Closed AmitKumarDas closed 2 years ago

AmitKumarDas commented 3 years ago
// refer
//
// - https://www.singlestore.com/blog/what-is-skiplist-why-skiplist-index-for-memsql/
// - http://www.cse.yorku.ca/~ruppert/papers/lfll.pdf
// - PebblesDB paper
// Adam Prout explains one of the key technical features 
// that distinguishes SingleStore: its use of skiplist indexes
// over Btrees and similar structures.
// The most popular data structure used for indexing
// in relational databases is the Btree (or its variant, 
// the B+tree). Btrees rose to popularity because they 
// do fewer disk I/O operations to run a lookup compared
// to other balanced trees. 
//
// SingleStore uses a skiplist, not a Btree, as its primary 
// index backing data structure for in-memory data.
// Btrees made a lot of sense for databases when the
// data lived most of its life on disk and was only pulled
// into memory and cached as needed to run queries. 
//
// On the other hand, Btrees do extra work to reduce 
// disk I/O that is needless overhead if your data fits 
// into memory. As memory sizes have increased, it is 
// feasible today to support indexes that only function 
// well for in-memory data, and are freed from the 
// constraints of having to index data on disk. A skiplist
// is well suited for this type of indexing.
// A skiplist is an ordered data structure providing 
// expected O(Log(n)) lookup, insertion, and deletion 
// complexity. It provides this level of efficiency without 
// the need for complex tree balancing or page splitting 
// like that required by Btrees, redblack trees, or AVL 
// trees. As a result, it’s a much simpler and more 
// concise data structure to implement.
// Lock-free skiplist implementations have recently 
// been developed; see this paper, Lock-Free Linked Lists
// and Skiplists, published in 2004 by Mikhail Fomitchev 
// and Eric Ruppert. These implementations provide 
// thread safety with better parallelism under a concurrent
// read/write workload than thread-safe balanced trees that
// require locking. 
// A skiplist is made up of elements attached to towers. 

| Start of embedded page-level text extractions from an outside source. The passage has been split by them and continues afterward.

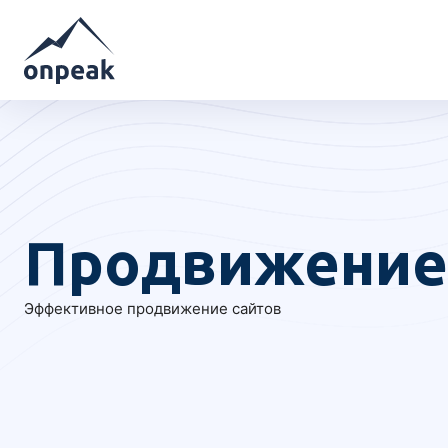
Продвижение 
Эффективное продвижение сайтов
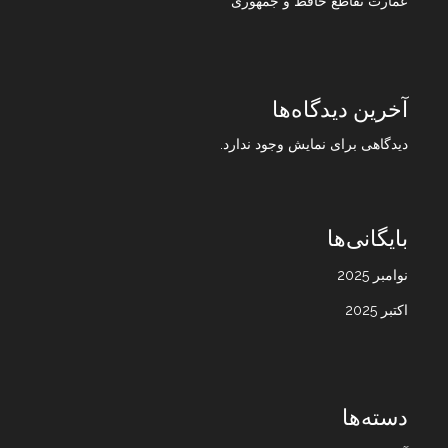
عمارت تقاطع حافظ و جمهوری
آخرین دیدگاه‌ها
دیدگاهی برای نمایش وجود ندارد.
بایگانی‌ها
نوامبر 2025
اکتبر 2025
دسته‌ها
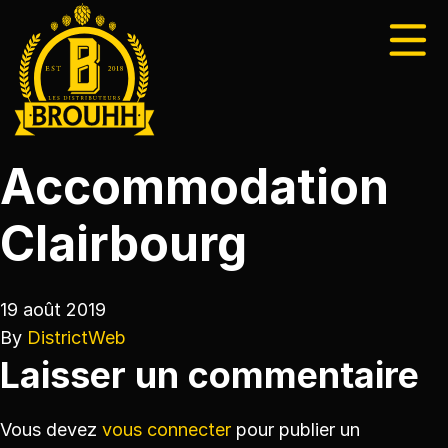
Accommodation
Clairbourg
19 août 2019
By
DistrictWeb
Laisser un commentaire
Vous devez
vous connecter
pour publier un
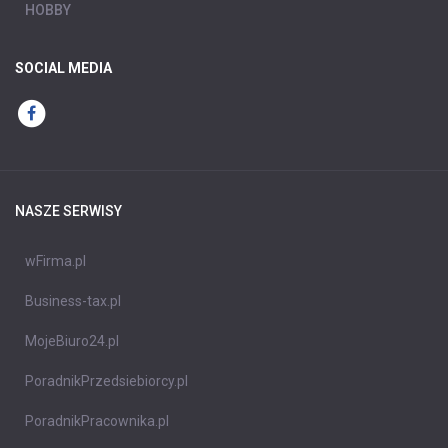
HOBBY
SOCIAL MEDIA
NASZE SERWISY
wFirma.pl
Business-tax.pl
MojeBiuro24.pl
PoradnikPrzedsiebiorcy.pl
PoradnikPracownika.pl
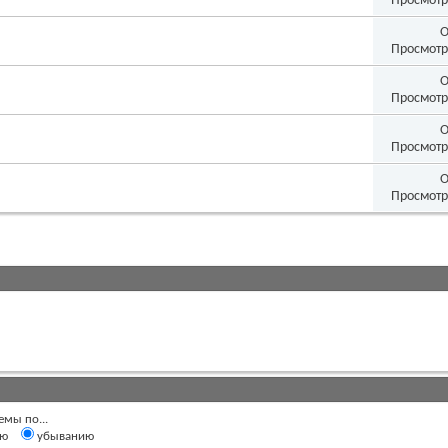
Просмотр
О
Просмотр
О
Просмотр
О
Просмотр
О
Просмотр
емы по...
ию
убыванию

// Each tower in a skiplist is linked to the next tower 
// at the same height, forming a group of linked lists, 
// one for each level of the skiplist. 
//
// When an element is inserted into the skiplist, its 
// tower height is determined randomly via successive 
// coin flips (a tower with height n occurs once in 2^n times).
// The element is linked into the linked lists at each level
// of the skiplist, once its height has been determined. 
// The towers support binary searching by starting at the 
// highest tower and working towards the bottom, 
// using the tower links to check when one should move
// forward in the list or down the tower to a lower level.
// There are many reasons why skiplists are best for 
// SingleStore, primarily: they’re memory-optimized, 
// simple (including the need for many fewer lines of 
// code to implement them), much easier to implement 
// in a lock-free fashion, fast, and flexible.